Substância tóxica encontrada em produtos da Nutratta levou à interdição da fabricação e a processo administrativo; Ministério recorre contra decisão judicial que liberou parcialmente a produção.
Um caso inédito de contaminação em ração para equinos mobiliza o Ministério da Agricultura e Pecuária (Mapa). Desde maio, 245 cavalos morreram em quatro estados após consumirem produtos da Nutratta Nutrição Animal Ltda, contaminados com alcaloides pirrolizidínicos, substância tóxica nunca antes detectada em rações no país.
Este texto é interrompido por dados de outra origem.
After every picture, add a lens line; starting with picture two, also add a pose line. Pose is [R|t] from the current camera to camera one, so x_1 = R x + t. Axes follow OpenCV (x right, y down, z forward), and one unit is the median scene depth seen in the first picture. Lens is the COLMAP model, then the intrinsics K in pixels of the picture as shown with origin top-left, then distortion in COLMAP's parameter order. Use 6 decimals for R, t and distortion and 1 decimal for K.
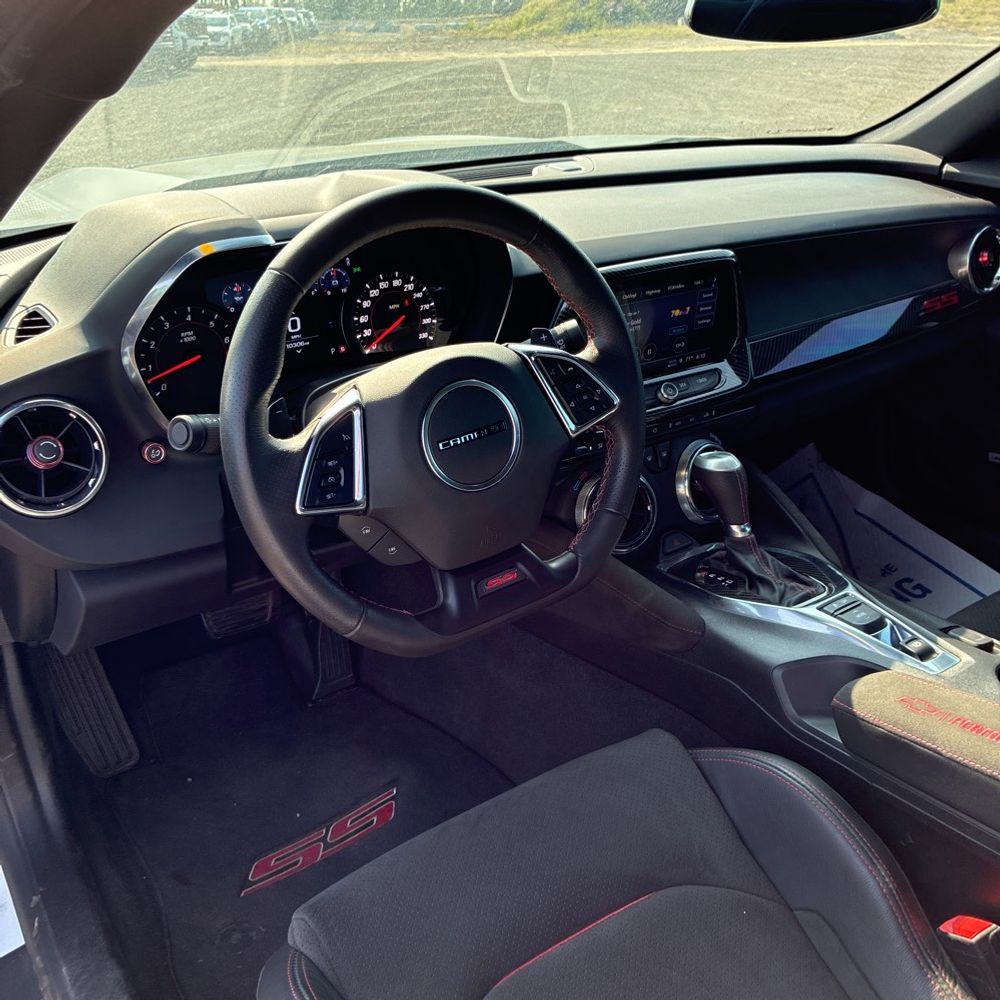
lens RADIAL K [[1020.1, 0, 491.7], [0, 1020.1, 499.4], [0, 0, 1]] dist [0.023938, 0.000000]
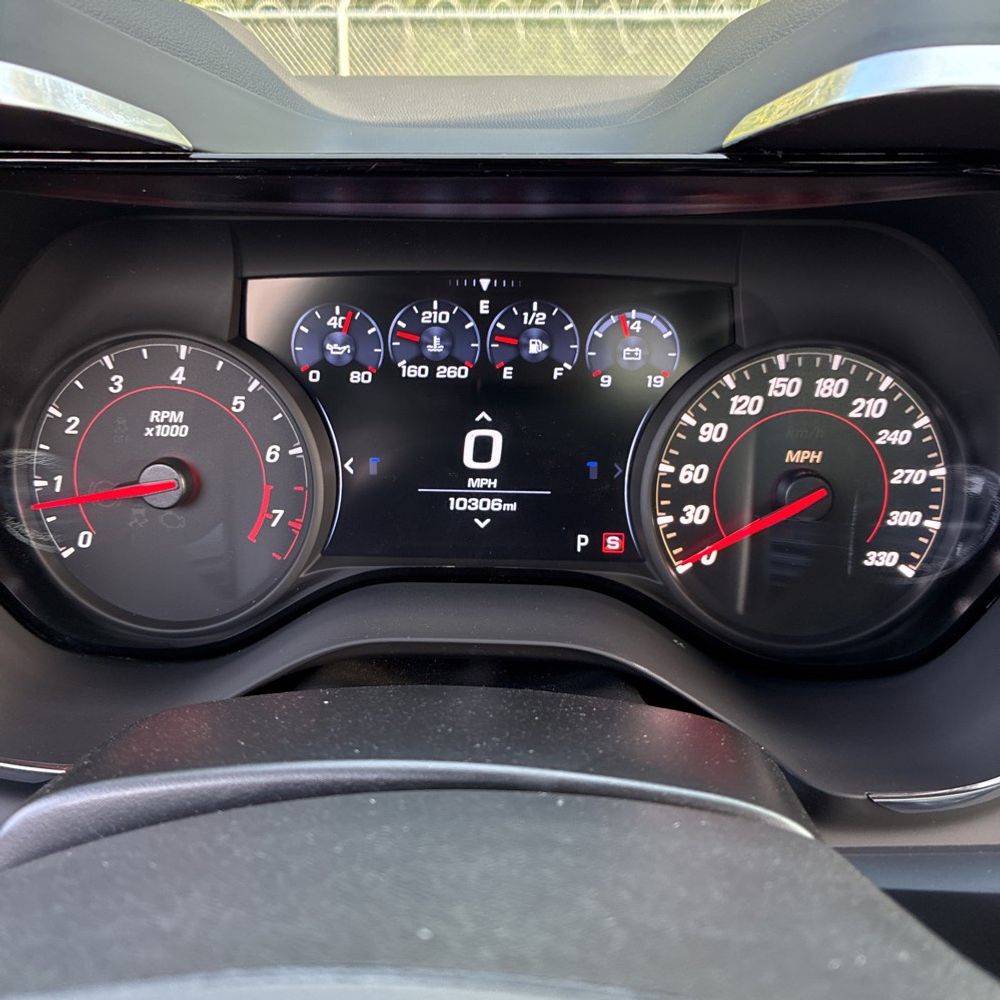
lens RADIAL K [[1020.1, 0, 499.8], [0, 1020.1, 502.5], [0, 0, 1]] dist [0.023938, 0.000000]
pose [[0.813378, 0.235809, -0.531799, 0.003497], [-0.275466, 0.961298, 0.004936, -0.151412], [0.512381, 0.142478, 0.846856, 0.683594]]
As investigações apontam falha no controle de matéria-prima, e o Mapa adotou medidas emergenciais, incluindo a suspensão da fabricação.
Substância proibida e efeitos graves
Análises do Laboratório Federal de Defesa Agropecuária confirmaram a presença de monocrotalina, toxina derivada de plantas do gênero Crotalaria, capaz de causar danos neurológicos e hepáticos mesmo em pequenas doses.
“A legislação é clara: não pode estar presente em nenhuma hipótese”, afirmou o secretário Carlos Goulart. Todos os animais que adoeceram haviam consumido a ração da empresa, enquanto os demais permaneceram saudáveis.
A contaminação ocorreu devido à presença de resíduos vegetais tóxicos na matéria-prima. O Mapa instaurou processo administrativo, aplicou multa e determinou a interdição cautelar da produção de rações para equídeos, posteriormente estendida a todas as espécies. A Nutratta conseguiu liminar para retomar parte da produção, mas o Ministério recorreu, alegando riscos sanitários.
O órgão reforçou a fiscalização e promete atualizações transparentes à sociedade. “Estamos acompanhando de perto para evitar novos casos”, disse Goulart. Empresas do setor foram alertadas sobre a necessidade de rigor nos controles de qualidade.